» How to complete this task:
Only a slice of the listing below is wanted. Retype the lines from the one containing "l’accord de la commune." through the one containing "cimetière est gratuite", exactly, both ends included.

» Provided entries:
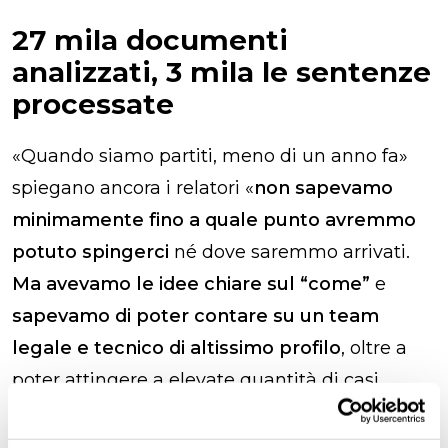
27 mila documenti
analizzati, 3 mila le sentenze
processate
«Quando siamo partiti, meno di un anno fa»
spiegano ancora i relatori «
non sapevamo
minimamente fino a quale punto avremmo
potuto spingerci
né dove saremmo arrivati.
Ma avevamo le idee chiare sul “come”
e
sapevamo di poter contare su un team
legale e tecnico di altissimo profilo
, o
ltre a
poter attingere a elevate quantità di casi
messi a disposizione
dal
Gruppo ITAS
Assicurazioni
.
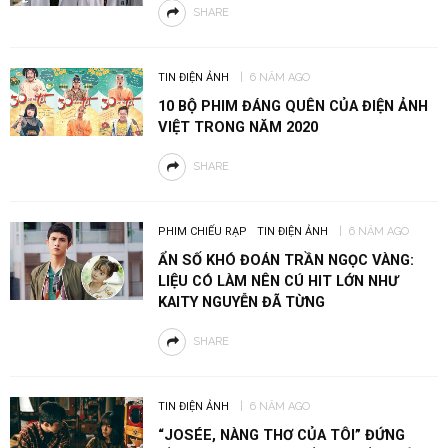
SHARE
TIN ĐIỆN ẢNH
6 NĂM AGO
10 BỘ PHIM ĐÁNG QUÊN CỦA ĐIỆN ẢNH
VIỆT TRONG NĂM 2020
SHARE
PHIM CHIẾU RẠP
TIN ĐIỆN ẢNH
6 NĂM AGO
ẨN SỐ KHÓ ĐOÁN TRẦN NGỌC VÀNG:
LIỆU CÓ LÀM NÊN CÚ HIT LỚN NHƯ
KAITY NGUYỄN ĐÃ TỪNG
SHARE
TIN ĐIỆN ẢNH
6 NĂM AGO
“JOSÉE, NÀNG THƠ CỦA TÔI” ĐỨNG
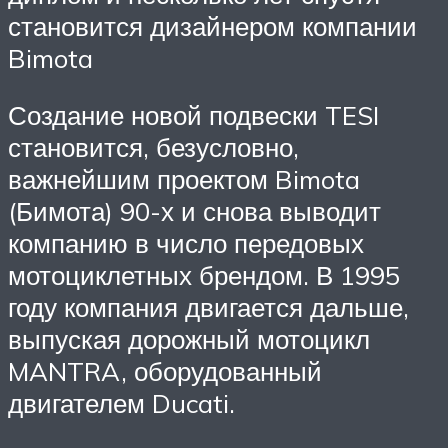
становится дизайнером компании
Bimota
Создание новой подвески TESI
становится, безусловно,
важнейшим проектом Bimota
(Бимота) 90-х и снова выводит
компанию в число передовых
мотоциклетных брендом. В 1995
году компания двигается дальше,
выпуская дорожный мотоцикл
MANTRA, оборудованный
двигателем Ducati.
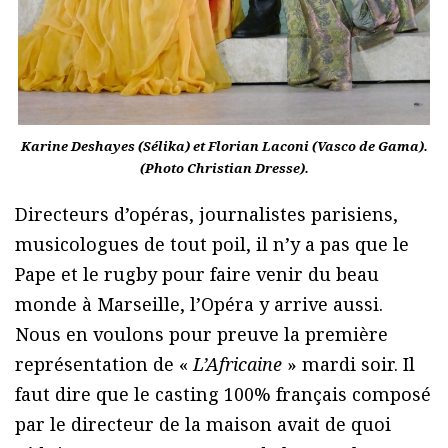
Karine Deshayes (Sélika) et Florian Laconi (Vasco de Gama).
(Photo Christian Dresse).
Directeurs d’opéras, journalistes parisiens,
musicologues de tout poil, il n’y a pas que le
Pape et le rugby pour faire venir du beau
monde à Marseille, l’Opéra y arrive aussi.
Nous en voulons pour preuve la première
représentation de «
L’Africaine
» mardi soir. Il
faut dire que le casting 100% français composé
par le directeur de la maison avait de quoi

...

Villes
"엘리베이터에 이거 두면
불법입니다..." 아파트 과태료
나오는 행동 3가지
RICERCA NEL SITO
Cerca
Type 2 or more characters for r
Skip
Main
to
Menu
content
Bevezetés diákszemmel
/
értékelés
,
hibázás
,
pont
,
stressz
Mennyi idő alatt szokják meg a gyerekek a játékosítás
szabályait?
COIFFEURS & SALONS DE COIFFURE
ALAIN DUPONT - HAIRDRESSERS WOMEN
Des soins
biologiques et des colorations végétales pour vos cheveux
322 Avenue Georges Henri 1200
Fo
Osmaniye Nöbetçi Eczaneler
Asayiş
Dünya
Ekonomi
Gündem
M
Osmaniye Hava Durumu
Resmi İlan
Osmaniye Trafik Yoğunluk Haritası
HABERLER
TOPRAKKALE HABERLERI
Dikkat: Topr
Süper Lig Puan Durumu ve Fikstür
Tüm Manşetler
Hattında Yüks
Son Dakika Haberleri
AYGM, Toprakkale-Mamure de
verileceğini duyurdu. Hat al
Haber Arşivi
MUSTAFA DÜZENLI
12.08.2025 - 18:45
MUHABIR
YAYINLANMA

...

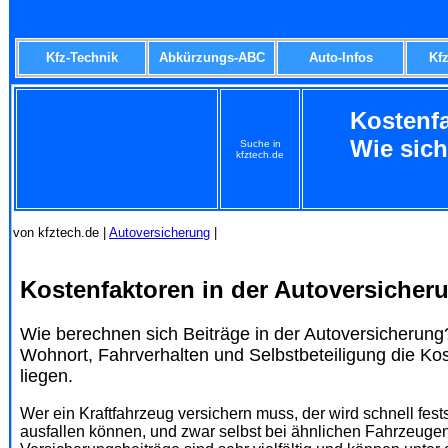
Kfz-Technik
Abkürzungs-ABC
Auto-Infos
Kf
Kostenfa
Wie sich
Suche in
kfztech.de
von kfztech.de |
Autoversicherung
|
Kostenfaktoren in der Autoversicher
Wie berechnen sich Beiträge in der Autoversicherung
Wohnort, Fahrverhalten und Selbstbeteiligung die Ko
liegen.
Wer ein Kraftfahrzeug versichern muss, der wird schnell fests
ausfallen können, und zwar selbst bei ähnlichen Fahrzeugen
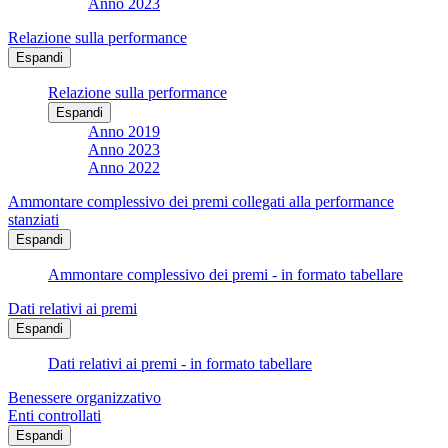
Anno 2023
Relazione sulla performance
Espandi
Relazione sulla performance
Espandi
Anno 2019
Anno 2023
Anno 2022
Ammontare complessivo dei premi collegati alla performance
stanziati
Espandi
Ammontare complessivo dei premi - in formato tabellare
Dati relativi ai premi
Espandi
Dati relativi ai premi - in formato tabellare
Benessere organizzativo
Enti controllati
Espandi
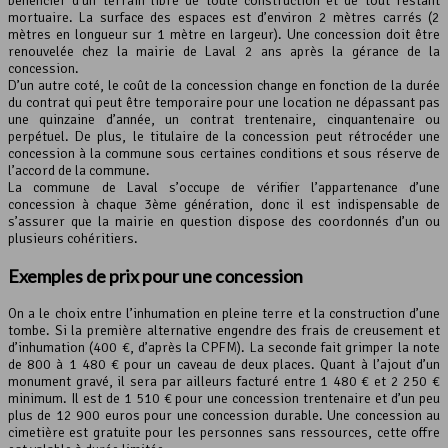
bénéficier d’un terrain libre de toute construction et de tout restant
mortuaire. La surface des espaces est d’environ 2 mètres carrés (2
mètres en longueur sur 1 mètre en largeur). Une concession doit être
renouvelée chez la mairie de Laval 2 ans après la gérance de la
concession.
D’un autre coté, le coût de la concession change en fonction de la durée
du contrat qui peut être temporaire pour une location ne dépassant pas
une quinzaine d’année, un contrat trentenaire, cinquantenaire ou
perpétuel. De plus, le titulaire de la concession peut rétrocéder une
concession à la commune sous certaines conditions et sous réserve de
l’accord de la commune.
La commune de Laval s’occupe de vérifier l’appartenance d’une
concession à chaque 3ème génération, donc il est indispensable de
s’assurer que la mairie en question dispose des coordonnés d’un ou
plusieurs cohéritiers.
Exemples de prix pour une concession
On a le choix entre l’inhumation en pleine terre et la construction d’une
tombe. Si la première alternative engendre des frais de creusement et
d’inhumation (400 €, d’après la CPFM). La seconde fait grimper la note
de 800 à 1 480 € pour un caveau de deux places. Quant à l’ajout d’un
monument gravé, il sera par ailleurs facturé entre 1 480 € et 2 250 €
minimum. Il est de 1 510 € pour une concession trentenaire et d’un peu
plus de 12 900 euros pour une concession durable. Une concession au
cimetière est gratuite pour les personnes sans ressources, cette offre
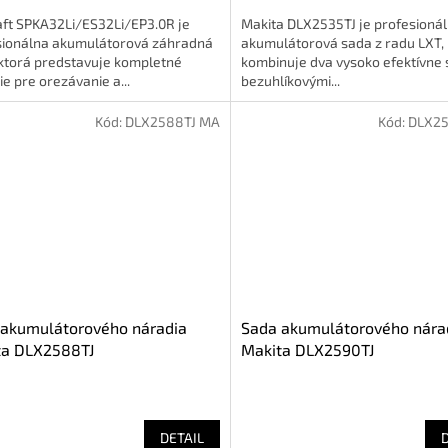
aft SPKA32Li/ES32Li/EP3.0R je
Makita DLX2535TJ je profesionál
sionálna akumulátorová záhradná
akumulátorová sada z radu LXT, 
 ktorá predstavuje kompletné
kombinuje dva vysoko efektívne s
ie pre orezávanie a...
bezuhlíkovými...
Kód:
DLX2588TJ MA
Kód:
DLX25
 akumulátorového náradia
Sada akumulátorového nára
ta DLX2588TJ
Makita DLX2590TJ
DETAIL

» Result:
l’accord de la commune.
La commune de Laval s’occupe de vérifier l’appartenance d’une
concession à chaque 3ème génération, donc il est indispensable de
s’assurer que la mairie en question dispose des coordonnés d’un ou
plusieurs cohéritiers.
Exemples de prix pour une concession
On a le choix entre l’inhumation en pleine terre et la construction d’une
tombe. Si la première alternative engendre des frais de creusement et
d’inhumation (400 €, d’après la CPFM). La seconde fait grimper la note
de 800 à 1 480 € pour un caveau de deux places. Quant à l’ajout d’un
monument gravé, il sera par ailleurs facturé entre 1 480 € et 2 250 €
minimum. Il est de 1 510 € pour une concession trentenaire et d’un peu
plus de 12 900 euros pour une concession durable. Une concession au
cimetière est gratuite pour les personnes sans ressources, cette offre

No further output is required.